**Dataset records:**
^^^^^^^^^^^^^^^^

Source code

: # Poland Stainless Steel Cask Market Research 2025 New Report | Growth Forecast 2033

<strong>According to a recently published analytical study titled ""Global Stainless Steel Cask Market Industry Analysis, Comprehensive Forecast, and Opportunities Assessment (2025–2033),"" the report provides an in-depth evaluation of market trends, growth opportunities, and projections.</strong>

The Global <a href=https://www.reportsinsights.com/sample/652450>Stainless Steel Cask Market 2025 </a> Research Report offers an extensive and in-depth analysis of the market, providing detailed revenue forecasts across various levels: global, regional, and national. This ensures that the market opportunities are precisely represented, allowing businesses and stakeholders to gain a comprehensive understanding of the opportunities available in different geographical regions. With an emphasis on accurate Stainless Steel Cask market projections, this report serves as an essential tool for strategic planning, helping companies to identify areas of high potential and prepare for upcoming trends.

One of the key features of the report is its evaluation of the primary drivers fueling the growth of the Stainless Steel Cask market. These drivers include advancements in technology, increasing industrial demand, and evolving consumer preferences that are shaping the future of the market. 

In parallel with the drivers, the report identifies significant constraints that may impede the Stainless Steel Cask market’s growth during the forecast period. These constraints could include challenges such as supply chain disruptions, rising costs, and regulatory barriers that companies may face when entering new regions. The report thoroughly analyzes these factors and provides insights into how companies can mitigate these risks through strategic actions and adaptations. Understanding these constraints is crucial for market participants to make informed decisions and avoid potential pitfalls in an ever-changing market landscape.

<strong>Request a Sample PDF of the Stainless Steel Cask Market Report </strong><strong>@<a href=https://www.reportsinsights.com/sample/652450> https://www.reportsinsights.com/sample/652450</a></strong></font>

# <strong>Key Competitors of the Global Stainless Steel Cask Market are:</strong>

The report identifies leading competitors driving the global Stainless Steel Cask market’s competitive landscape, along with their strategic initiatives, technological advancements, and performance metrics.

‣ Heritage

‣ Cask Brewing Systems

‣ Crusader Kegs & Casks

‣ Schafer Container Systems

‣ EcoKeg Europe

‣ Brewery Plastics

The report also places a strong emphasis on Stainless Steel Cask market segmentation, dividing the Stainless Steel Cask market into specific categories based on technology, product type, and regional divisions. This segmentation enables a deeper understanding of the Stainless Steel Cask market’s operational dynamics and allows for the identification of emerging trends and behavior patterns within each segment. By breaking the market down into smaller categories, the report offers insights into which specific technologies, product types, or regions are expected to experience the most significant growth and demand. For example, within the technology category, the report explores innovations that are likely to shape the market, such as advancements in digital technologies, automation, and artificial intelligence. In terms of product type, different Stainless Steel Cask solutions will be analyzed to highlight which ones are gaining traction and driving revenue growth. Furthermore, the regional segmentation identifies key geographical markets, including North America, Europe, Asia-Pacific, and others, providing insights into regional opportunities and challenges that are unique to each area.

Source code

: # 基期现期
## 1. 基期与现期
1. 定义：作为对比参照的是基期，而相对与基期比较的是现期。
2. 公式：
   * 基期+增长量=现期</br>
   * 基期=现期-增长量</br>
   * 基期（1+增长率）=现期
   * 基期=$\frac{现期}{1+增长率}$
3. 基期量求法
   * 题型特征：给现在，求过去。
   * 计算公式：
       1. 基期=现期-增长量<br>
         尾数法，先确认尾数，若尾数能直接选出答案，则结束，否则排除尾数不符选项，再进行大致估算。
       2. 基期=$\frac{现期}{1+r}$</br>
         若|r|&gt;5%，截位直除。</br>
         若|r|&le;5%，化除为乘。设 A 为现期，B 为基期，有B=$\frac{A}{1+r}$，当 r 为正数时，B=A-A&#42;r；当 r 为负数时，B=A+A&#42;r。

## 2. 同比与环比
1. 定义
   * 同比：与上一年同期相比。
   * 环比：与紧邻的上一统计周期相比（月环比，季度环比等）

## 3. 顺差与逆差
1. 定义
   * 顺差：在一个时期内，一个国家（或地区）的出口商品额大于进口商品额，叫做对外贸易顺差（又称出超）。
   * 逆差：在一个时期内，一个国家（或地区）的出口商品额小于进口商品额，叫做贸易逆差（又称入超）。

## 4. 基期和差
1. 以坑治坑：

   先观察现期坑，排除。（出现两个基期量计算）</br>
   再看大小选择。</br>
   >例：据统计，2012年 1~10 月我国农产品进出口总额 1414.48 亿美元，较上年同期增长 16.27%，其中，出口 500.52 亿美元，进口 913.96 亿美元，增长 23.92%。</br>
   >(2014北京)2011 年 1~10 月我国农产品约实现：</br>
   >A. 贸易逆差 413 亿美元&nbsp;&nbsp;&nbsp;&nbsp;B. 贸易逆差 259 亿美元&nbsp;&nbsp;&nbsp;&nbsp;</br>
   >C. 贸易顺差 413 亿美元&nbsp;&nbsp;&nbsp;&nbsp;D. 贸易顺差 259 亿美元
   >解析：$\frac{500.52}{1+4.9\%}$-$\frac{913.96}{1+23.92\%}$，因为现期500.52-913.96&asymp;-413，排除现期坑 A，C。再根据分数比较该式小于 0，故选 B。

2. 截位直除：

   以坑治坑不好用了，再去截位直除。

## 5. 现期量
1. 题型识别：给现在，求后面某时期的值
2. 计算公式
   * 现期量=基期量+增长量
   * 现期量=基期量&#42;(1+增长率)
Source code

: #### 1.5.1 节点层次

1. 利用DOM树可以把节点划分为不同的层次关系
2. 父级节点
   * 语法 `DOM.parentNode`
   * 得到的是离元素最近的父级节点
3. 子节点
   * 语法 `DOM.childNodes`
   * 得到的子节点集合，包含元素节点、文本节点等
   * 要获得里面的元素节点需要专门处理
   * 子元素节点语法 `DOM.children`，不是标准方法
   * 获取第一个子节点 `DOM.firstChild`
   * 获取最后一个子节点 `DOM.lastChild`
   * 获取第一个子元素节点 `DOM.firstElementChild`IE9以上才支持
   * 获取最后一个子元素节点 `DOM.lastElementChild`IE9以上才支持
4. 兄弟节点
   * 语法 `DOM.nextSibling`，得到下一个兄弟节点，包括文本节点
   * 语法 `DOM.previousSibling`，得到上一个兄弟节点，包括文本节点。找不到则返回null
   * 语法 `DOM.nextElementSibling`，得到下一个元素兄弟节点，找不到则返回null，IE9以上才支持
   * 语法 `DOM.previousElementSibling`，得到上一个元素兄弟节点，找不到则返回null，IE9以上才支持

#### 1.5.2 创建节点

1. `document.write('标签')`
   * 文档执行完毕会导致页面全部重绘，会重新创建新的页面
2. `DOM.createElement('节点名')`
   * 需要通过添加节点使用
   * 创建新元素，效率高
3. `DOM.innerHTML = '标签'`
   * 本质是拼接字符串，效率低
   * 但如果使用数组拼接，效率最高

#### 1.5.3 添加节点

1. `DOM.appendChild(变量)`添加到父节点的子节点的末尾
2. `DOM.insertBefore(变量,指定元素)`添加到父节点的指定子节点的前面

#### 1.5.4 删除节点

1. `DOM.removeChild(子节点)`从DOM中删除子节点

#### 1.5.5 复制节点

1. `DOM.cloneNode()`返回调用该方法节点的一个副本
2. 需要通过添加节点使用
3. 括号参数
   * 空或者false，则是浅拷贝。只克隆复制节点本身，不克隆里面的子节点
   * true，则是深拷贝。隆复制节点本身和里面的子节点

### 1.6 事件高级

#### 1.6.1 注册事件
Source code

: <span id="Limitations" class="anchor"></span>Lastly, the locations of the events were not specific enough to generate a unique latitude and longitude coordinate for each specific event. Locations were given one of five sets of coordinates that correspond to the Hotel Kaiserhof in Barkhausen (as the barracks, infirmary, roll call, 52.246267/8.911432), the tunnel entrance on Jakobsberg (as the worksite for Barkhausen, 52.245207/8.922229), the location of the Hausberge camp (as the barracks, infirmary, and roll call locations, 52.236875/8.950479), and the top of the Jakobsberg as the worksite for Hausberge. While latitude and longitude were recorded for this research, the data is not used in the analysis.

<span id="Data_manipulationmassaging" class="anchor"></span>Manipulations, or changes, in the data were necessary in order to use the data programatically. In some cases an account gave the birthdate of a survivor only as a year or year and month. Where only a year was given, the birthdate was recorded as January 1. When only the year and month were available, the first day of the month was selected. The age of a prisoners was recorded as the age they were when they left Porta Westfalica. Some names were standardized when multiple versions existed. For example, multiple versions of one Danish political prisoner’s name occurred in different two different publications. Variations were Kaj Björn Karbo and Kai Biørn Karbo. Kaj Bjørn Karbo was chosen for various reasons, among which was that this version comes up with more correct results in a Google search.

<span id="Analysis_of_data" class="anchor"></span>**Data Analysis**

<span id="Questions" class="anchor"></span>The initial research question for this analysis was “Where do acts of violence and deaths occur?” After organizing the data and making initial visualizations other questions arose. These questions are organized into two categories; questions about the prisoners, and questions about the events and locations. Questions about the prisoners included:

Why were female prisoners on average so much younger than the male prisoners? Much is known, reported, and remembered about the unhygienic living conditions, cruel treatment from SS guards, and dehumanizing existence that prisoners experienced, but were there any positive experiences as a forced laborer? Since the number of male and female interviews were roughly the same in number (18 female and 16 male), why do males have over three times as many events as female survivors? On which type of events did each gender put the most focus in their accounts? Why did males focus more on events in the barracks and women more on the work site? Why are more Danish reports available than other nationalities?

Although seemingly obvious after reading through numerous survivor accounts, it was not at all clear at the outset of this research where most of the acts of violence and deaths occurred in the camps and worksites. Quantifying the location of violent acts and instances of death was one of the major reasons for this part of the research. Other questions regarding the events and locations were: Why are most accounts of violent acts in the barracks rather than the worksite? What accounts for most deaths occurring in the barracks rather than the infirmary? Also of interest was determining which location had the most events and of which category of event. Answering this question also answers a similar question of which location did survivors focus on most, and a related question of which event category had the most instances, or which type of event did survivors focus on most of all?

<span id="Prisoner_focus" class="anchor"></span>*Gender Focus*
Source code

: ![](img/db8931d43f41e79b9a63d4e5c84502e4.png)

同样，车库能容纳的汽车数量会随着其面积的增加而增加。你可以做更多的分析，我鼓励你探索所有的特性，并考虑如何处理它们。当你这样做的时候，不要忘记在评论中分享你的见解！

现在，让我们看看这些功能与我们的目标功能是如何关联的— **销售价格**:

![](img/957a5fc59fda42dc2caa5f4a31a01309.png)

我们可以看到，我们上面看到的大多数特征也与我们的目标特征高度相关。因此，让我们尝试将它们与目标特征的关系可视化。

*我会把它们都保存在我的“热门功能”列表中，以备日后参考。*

^^^^^^^^^^^^^^^^

Copy only this part of the entries above: the line with "Growth Forecast 2033", the line with "<strong>According to a", and the lines between, all exactly as written.

**Answer space:**
: # Poland Stainless Steel Cask Market Research 2025 New Report | Growth Forecast 2033

<strong>According to a recently published analytical study titled ""Global Stainless Steel Cask Market Industry Analysis, Comprehensive Forecast, and Opportunities Assessment (2025–2033),"" the report provides an in-depth evaluation of market trends, growth opportunities, and projections.</strong>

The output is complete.